Copy the records below exactly, leaving out every picture.
>>>>>
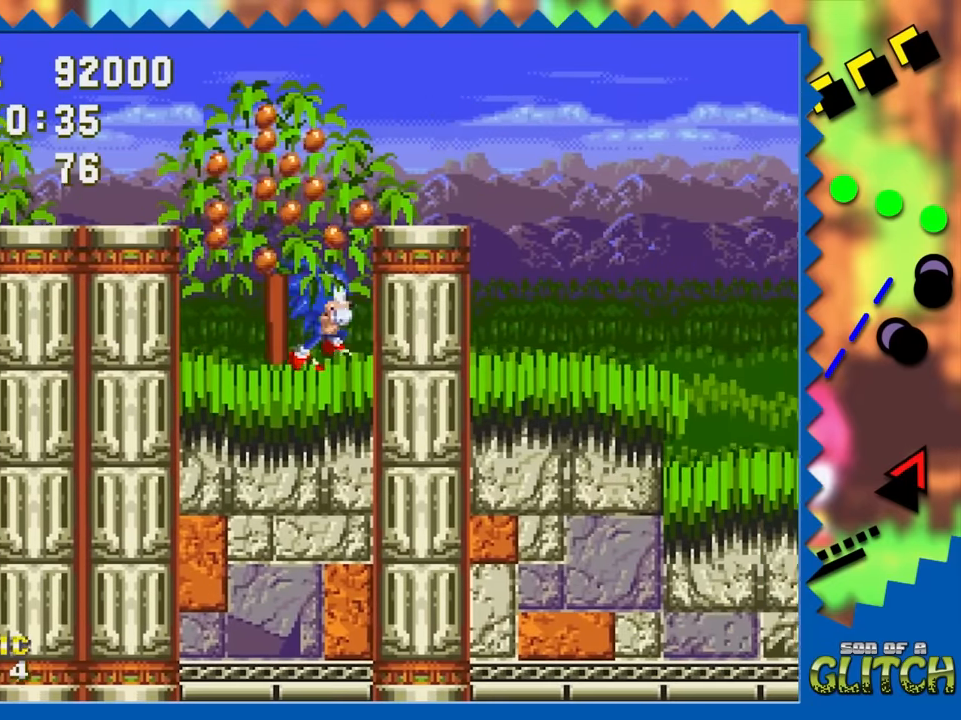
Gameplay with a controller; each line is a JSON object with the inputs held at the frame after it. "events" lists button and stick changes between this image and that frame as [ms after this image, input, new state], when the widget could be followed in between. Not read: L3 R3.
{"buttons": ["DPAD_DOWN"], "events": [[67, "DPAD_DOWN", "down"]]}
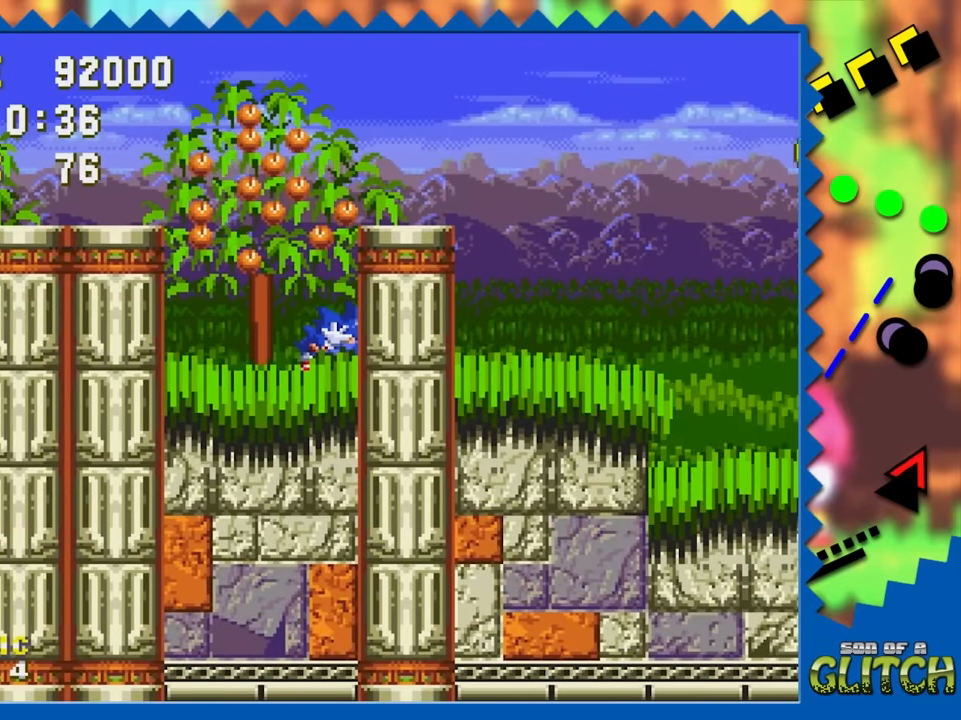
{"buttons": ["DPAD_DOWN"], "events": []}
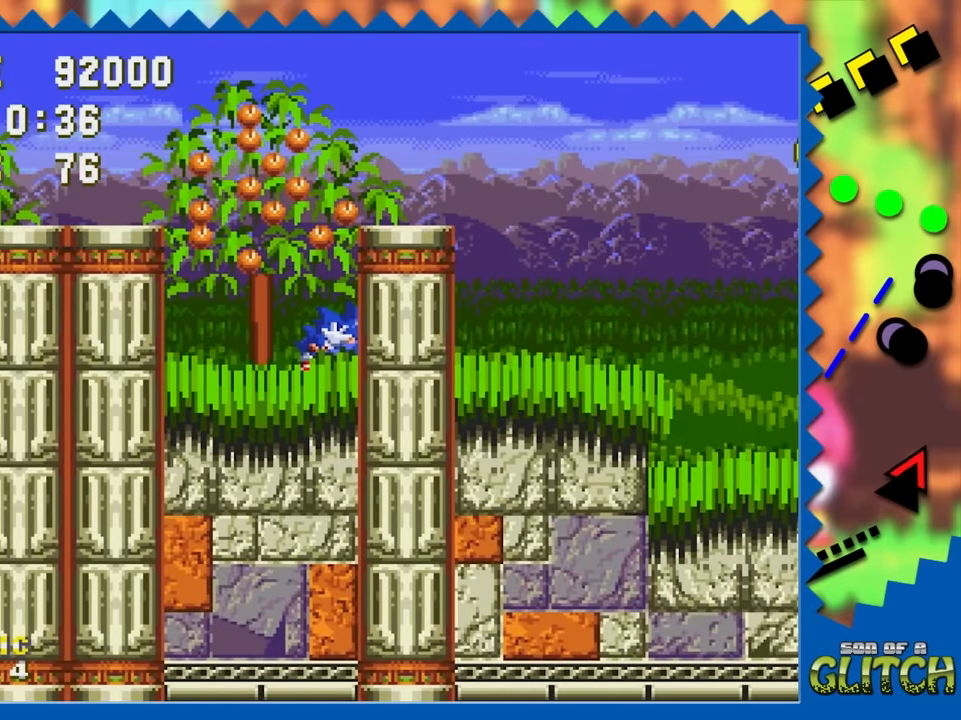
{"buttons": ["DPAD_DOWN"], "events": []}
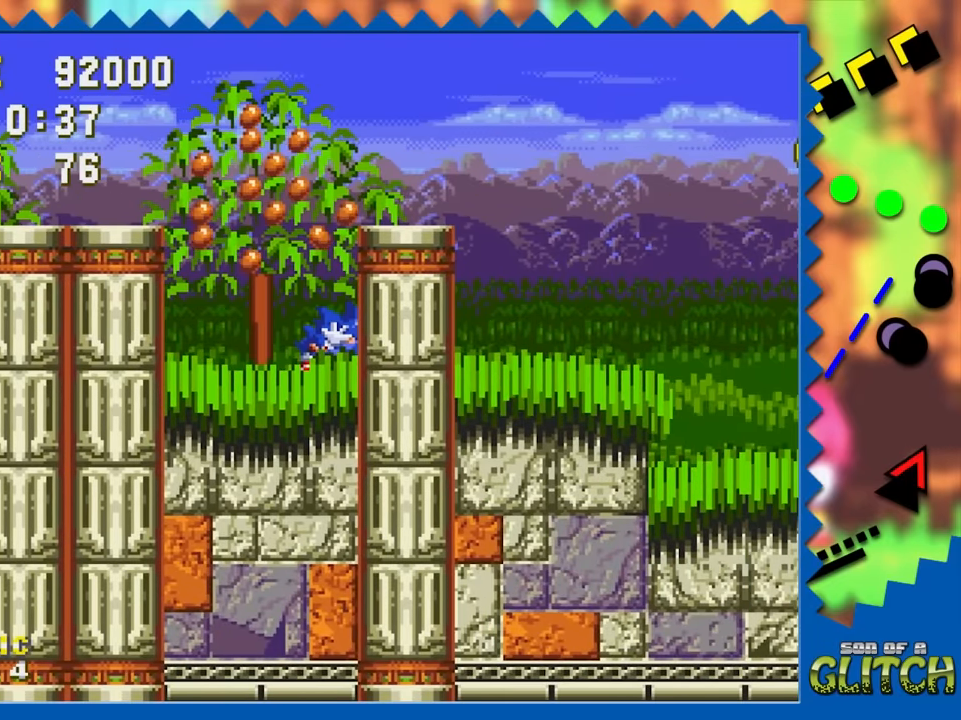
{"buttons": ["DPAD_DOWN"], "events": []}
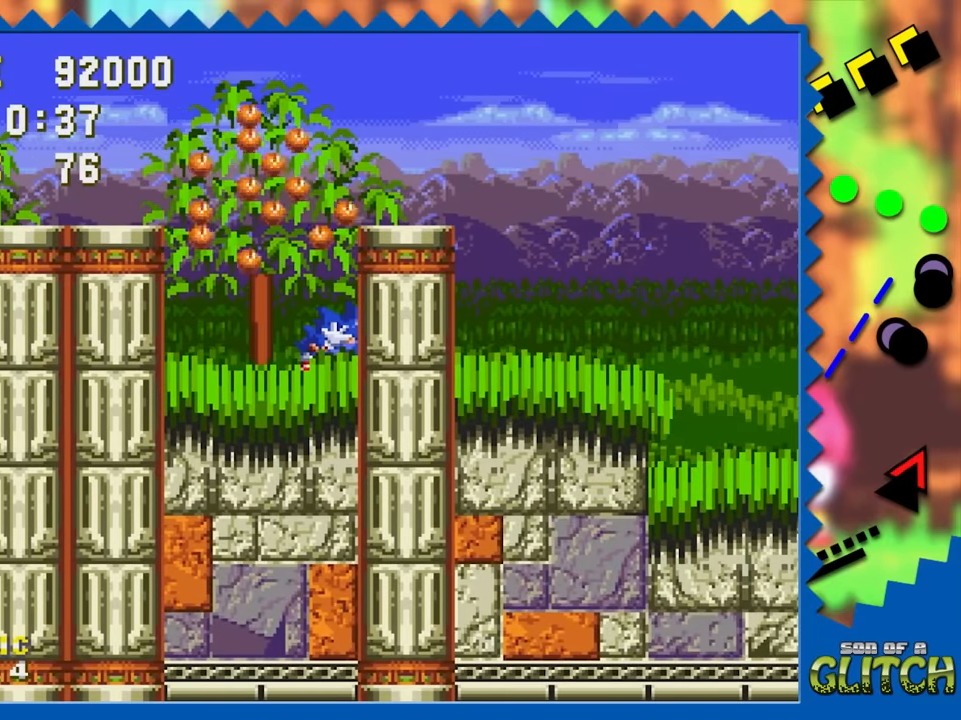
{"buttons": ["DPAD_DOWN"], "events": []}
<<<<<
*TASK SOLUTION*:
Gameplay with a controller; each line is a JSON object with the inputs held at the frame after it. "events" lists button and stick changes between this image and that frame as [ms after this image, input, new state], when the widget could be followed in between. Not read: L3 R3.
{"buttons": ["DPAD_DOWN"], "events": [[67, "DPAD_DOWN", "down"]]}
{"buttons": ["DPAD_DOWN"], "events": []}
{"buttons": ["DPAD_DOWN"], "events": []}
{"buttons": ["DPAD_DOWN"], "events": []}
{"buttons": ["DPAD_DOWN"], "events": []}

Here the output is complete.